Now he’s back in Portland to serve as executive director of De La Salle North Catholic High School’s office of community learning, overseeing the school’s 16-year-old corporate work study program (formerly known as the corporate internship program). Ghant arrived in Portland at the end of October to step into his new role.

“This position kind of found me, quite frankly,” Ghant told The Skanner. “Things kind of worked out just magically, or providentially.”

De La Salle North’s program places students with large corporations in the Portland area to work five eight-hour shifts per month.

Ghant said the total budget for the corporate work study program is $2 million. To participate in the program, companies pay $27,295 per year for a team of four students with rotating schedules -- or they can divide their sponsorships to receive one student, or sponsor multiple teams. A full year of work helps compensate for half the cost of that student’s tuition. Sponsors include Providence Health Services, OnPoint Credit Union and Standard Insurance, among others.

Thirty-five percent of students who participate in the program are Latino, 30 percent are African American and 18 percent are Asian-American, Ghant said.

Ghant and the program’s staff train and orient students on basic job skills and etiquette, as well as “soft skills” – addressing issues that are critical to surviving in a corporate environment, such as punctuality and dress codes.

One of the key requirements of the program is that corporate sponsors provide real work for the students to do – including administrative office work like data entry or interacting with clients – so they learn basic office skills they’ll need later in the workforce. Many have gone on, as adults, to work for the companies where they served as work-study students, he said.

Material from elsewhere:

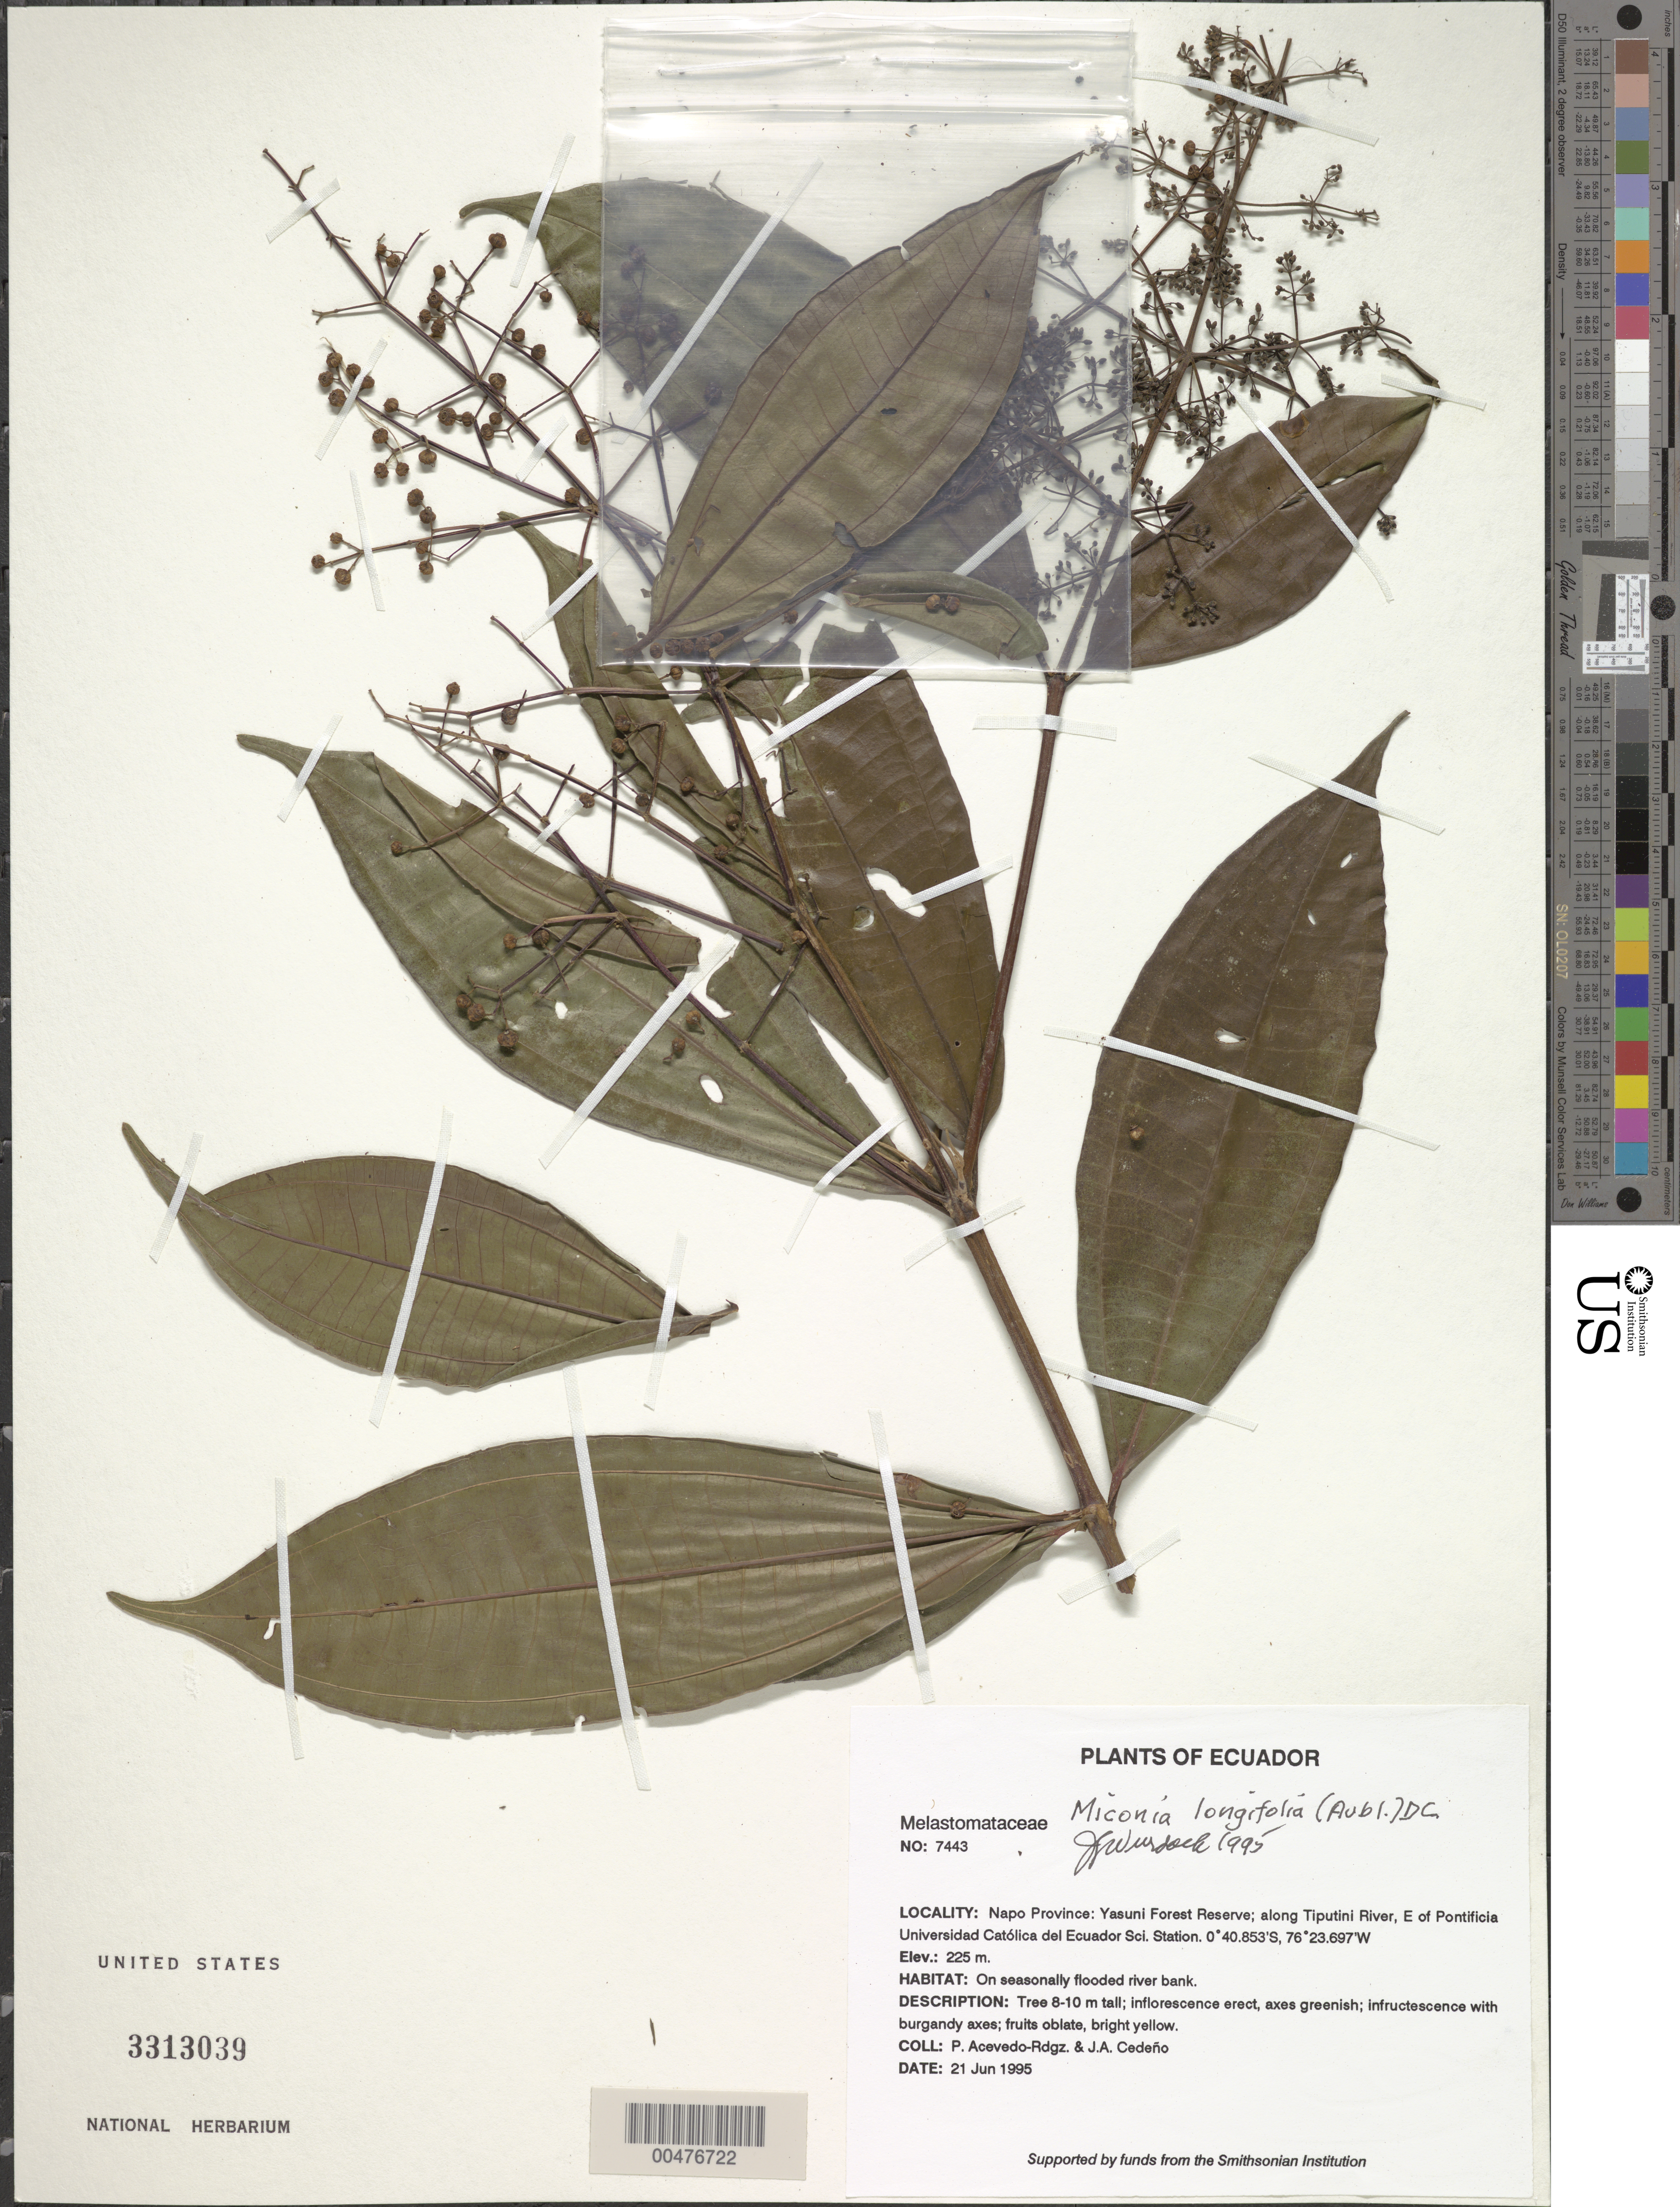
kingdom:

“The stories that they tell are very inspiring,” Ghant told The Skanner. “The confidence of these students is probably the number one thing they’ve watched develop. [It’s inspiring] to hear students say, ‘OK, I belong here,’ in a city that is predominantly White, for students in predominantly White settings, corporate organizations.”

Ghant added that since he stepped into his new role, representatives from sponsoring organizations have spoken glowingly about the students the program has sent them, saying they couldn’t do the work they do without students’ help. It’s common to hear that from nonprofit organizations that rely heavily on young volunteers, he said, but to hear it from large, private-sector employers was really meaningful.